One way to prioritise spending is by considering the criticality of the infrastructure assets. This isn’t necessarily the likelihood of an asset failing to function, but rather the consequences if it does.
“You can use this approach to help guide your investment and prioritise where you should be putting more and less resources into,” said Geoff Hales, Director of consultancy firm Barnewall Resources Pty Ltd.
“If you categorise something as a critical asset, you’d probably want to do more planned maintenance to prevent it from failing, while a less critical asset you might just repair it when it fails.”

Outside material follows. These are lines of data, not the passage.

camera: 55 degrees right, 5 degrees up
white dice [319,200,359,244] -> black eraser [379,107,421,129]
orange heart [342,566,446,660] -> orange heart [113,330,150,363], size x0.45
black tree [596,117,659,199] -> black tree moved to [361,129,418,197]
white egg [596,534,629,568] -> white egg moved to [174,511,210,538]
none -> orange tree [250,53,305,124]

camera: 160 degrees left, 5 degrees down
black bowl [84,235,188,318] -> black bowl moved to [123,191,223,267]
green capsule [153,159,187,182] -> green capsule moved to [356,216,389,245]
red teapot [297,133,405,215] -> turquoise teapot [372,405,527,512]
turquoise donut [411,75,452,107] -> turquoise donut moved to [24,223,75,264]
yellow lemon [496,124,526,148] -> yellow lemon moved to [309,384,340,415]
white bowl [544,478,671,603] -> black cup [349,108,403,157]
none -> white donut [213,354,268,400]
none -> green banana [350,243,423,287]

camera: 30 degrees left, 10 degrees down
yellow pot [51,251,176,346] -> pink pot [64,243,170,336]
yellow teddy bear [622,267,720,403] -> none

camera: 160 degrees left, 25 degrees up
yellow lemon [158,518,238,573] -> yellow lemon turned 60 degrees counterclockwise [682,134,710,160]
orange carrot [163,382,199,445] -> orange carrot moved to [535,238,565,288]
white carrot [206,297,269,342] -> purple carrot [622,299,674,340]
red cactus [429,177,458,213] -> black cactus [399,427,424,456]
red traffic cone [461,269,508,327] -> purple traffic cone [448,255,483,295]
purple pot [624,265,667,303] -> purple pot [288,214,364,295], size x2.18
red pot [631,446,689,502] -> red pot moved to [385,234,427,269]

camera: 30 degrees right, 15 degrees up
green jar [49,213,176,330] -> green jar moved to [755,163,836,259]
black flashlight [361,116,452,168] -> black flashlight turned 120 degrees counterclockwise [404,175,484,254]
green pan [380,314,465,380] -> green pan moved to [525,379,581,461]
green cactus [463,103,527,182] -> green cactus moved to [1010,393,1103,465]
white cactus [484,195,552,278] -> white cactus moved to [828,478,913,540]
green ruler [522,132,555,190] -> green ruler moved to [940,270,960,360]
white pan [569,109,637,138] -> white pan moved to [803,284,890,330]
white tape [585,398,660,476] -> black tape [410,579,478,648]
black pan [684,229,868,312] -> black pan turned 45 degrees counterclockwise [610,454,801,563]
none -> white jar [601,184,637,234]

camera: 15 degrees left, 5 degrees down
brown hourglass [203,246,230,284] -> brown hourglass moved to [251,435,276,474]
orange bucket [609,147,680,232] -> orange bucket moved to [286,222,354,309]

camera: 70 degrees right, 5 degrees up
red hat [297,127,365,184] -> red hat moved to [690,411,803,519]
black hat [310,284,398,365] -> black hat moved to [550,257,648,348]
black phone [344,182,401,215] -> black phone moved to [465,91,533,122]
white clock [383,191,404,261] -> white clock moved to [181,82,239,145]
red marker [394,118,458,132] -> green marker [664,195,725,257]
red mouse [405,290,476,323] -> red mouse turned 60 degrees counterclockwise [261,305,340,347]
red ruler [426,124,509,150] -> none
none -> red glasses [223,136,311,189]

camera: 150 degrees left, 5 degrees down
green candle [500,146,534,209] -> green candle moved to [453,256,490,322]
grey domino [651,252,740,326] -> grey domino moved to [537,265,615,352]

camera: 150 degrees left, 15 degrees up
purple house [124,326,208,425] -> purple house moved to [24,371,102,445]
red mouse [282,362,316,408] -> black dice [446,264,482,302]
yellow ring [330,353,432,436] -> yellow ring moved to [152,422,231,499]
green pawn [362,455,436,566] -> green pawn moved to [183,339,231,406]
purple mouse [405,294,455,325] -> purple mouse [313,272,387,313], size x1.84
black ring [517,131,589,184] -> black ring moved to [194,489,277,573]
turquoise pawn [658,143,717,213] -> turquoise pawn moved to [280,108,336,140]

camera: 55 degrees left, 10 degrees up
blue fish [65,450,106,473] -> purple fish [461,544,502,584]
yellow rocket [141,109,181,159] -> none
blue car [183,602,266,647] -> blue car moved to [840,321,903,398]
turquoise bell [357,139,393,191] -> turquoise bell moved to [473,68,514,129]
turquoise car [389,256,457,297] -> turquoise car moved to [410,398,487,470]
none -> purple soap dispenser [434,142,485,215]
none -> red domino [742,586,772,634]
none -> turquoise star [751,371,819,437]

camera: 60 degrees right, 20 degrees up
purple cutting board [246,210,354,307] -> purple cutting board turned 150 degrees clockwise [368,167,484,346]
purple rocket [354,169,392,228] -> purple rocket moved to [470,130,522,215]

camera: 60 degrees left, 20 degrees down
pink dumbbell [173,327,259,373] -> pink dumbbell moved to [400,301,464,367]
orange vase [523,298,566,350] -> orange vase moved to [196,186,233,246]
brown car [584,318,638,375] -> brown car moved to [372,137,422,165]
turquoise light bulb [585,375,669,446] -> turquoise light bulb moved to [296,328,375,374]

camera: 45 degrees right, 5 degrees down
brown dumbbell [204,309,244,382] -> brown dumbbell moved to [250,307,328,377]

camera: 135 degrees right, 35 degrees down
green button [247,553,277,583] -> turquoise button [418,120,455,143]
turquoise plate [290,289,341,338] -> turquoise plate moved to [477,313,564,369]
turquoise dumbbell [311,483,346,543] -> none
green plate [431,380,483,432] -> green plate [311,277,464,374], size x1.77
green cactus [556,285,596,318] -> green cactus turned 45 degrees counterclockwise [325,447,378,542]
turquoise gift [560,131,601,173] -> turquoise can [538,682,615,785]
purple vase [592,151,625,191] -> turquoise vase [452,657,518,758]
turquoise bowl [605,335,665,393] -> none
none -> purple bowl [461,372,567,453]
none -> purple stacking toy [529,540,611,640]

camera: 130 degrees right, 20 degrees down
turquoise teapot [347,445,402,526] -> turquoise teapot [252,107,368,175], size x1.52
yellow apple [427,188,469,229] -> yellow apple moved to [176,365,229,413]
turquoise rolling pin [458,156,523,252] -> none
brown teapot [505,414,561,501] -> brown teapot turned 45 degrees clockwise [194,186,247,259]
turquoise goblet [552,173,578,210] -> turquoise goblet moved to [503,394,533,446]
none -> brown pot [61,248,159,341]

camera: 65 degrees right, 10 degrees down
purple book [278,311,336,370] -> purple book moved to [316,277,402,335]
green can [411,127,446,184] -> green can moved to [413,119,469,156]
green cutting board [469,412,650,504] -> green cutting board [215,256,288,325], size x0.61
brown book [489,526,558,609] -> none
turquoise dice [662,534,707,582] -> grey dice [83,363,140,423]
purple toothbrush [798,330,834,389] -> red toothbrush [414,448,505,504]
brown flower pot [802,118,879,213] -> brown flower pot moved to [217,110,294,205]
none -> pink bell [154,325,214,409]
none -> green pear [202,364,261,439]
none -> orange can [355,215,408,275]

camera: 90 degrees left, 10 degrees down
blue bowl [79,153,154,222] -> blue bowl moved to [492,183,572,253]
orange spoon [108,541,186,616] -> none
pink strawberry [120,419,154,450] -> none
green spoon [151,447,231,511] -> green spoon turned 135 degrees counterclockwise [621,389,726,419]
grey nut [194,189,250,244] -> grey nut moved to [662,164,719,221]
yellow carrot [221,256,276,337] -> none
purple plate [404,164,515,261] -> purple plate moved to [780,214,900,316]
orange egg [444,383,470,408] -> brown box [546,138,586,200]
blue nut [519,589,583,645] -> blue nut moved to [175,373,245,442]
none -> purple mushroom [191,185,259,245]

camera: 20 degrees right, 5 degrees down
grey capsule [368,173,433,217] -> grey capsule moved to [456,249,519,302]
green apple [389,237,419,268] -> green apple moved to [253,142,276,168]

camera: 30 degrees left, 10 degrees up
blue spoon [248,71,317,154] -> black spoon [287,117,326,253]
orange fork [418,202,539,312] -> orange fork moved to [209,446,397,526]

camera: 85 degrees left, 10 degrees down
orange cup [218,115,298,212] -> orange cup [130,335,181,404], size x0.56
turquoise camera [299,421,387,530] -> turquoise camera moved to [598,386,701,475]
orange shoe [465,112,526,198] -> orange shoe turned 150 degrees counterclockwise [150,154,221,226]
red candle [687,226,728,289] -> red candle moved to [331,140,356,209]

Organisations can also use asset criticality to help set performance targets, with a critical asset usually required to perform to a much higher standard than those lower down the list.
A tailored solution
Hales, who is also Chair of the Australian Water Association’s Asset Management Specialist Network, has worked with organisations including Queensland bulk water utility Seqwater to develop asset criticality analysis methodologies. He said the end result are outputs that help planners, maintenance teams and operators make better asset-related decisions.
To develop a useful methodology and tool for Seqwater, Hales and his team first took the utility through seven key considerations that helped pinpoint the business’ needs.
The most fundamental was to understand how asset criticality would be used. Seqwater wanted to develop its asset life cycle strategy, prioritise investments, profile its portfolio, and develop performance targets.
It also needed a consistent approach to determining the criticality of assets related to different services. For example, a pump at a water treatment plant and a barbeque at one of its recreational areas.
Other considerations included: what Seqwater meant by ‘criticality’; the type of infrastructure it wanted to assess; the hierarchical level that assets needed to be assessed at; and the type of tool needed to implement the methodology.
Rather than a generic methodology and tool, which Hales said could often be too detailed or too simplistic, the resulting tool is one tailored to Seqwater’s needs.
“There’s no point chasing data you don’t have, going into more detail than you need to or producing an output that’s not the one you want,” Hales said.
“In the case of one of our other clients, who were provided with a proprietary system, they were getting an output that their maintenance team couldn’t readily use,” he said.
Although the methodology is still being implemented at Seqwater, Hales is optimistic about the benefits it will provide the organisation.
“They’ll confirm what their critical assets are and therefore be able to focus their efforts to achieve optimal life-cycle outcomes for those assets,” he said.
“This means they’ll be able to optimise their investment in looking after their assets.
“As a result, they will have an opportunity to reduce the demand on their resources, both in terms of people and dollars. That will be a key benefit.”